*** INFORMATION SHOWN ***

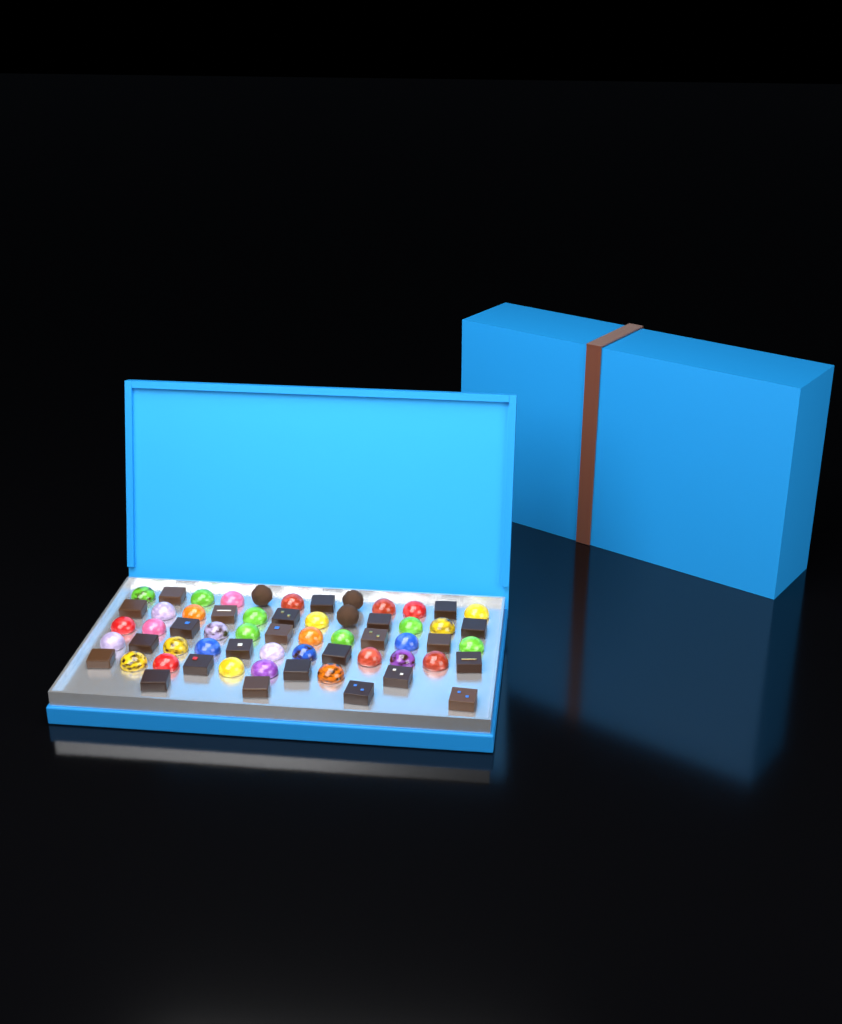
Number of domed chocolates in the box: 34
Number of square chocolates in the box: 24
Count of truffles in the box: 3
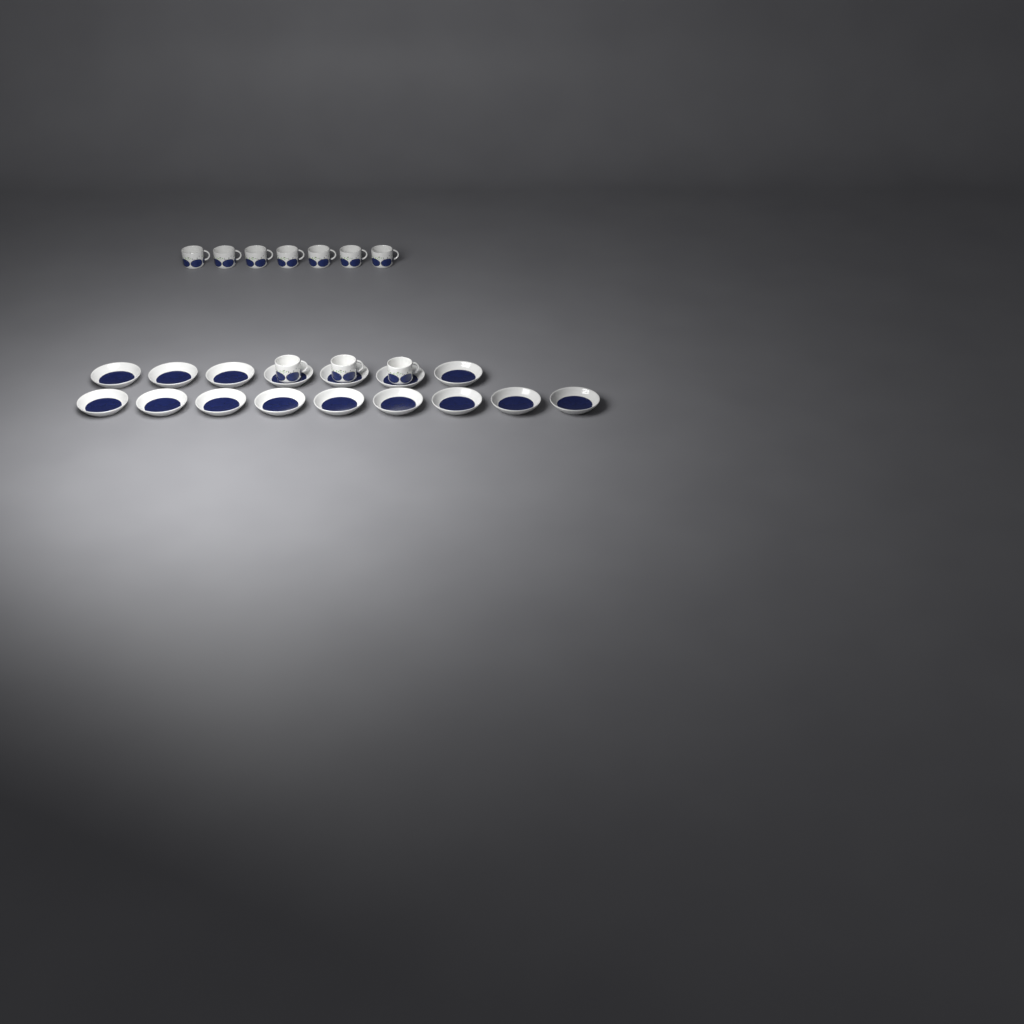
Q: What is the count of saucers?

***
*** INFORMATION SHOWN ***

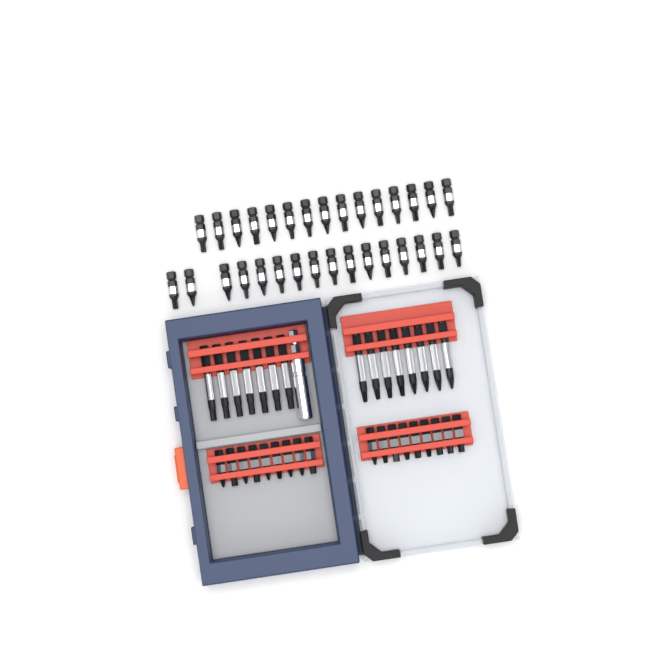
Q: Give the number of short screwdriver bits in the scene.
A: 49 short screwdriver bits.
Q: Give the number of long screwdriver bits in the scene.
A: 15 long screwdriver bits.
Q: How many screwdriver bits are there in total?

***

**WORK TO BE COMPLETED:**
Rewrite the entries starting at the line containing "Number of square chocolates in the box: 24" and ending at the line containing "Count of truffles in the box: 3", replacing "box" with "tray" and keeping everything else the same. Give only those lines.

**OUTPUT:**
Number of square chocolates in the tray: 24
Count of truffles in the tray: 3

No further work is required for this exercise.